Objective. To compare the cholesterol and triglycéride levels obtained in very-low-birth-weight (VLBW) infants infused with 10% or 20% Lipovenous (Intramed) or 10% or 20% Intralipid (Pharmacia) and to determine the effect on the triene/tetraene ratio (TTR). Design. A double-blind randomly controlled study. Setting. The study was undertaken in the neonatal wards of Tygerberg Hospital. Study subjects. Forty VLBW infants were randomly assigned to four groups of 10 each, who were to receive either 10% or 20% Lipovenous or 10% or 20% Intralipid from day 3 to 9 of life. Outcome measures. Plasma cholesterol and triglycéride concentrations were determined on days 3, 6 and 9 of life. Essential fatty acid deficiency was confirmed when the TTR was > 0.2. Results.
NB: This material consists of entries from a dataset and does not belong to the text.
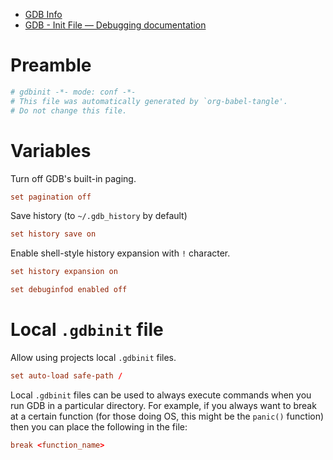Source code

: #+startup: show2levels
#+auto_tangle: t
#+property: header-args :tangle "./gdbinit"
- [[info:gdb#Top][GDB Info]]
- [[https://www.cse.unsw.edu.au/~learn/debugging/modules/gdb_init_file/][GDB - Init File — Debugging documentation]]

* Preamble
#+begin_src conf
# gdbinit -*- mode: conf -*-
# This file was automatically generated by `org-babel-tangle'.
# Do not change this file.
#+end_src

* Variables

Turn off GDB's built-in paging.
#+begin_src conf
set pagination off
#+end_src

Save history (to =~/.gdb_history= by default)
#+begin_src conf
set history save on
#+end_src

Enable shell-style history expansion with =!= character.
#+begin_src conf
set history expansion on
#+end_src

#+begin_src conf
set debuginfod enabled off
#+end_src

* COMMENT Style
#+begin_src conf
set prompt ^[[31m(gdb) ^[[m
#+end_src

* Local =.gdbinit= file

Allow using projects local =.gdbinit= files.
#+begin_src conf
set auto-load safe-path /
#+end_src

Local =.gdbinit= files can be used to always execute commands when you run GDB in
a particular directory. For example, if you always want to break at a certain
function (for those doing OS, this might be the ~panic()~ function) then you can
place the following in the file:
#+begin_src conf :tangle no
break <function_name>
#+end_src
Although no significant differences in the mean cholesterol levels on day 6 and 9 were noted between infants receiving either Lipovenous or Intralipid, the cholesterol levels of the infants treated with the 10% fat emulsions were significantly higher than those receiving the 20% emulsions. The plasma triglycéride levels increased over time, and this was not influenced by either the type or fat concentration of the lipid emulsion. The mean plasma triglycéride levels, however, remained well below the accepted normal level of 150 mg/dl during the study period. Nine infants (23%) had TTRs > 0.2 on day 3 but these normalised over the 6 days of parenteral fat administration. Conclusions. Fat should be added to the diets of VLBW infants before day 3 of life. Given the significantly higher mean plasma cholesterol levels in the infants treated with the 10% lipid emulsions, we suggest that a 20% emulsion be used in parenteral nutrition in VLBW infants.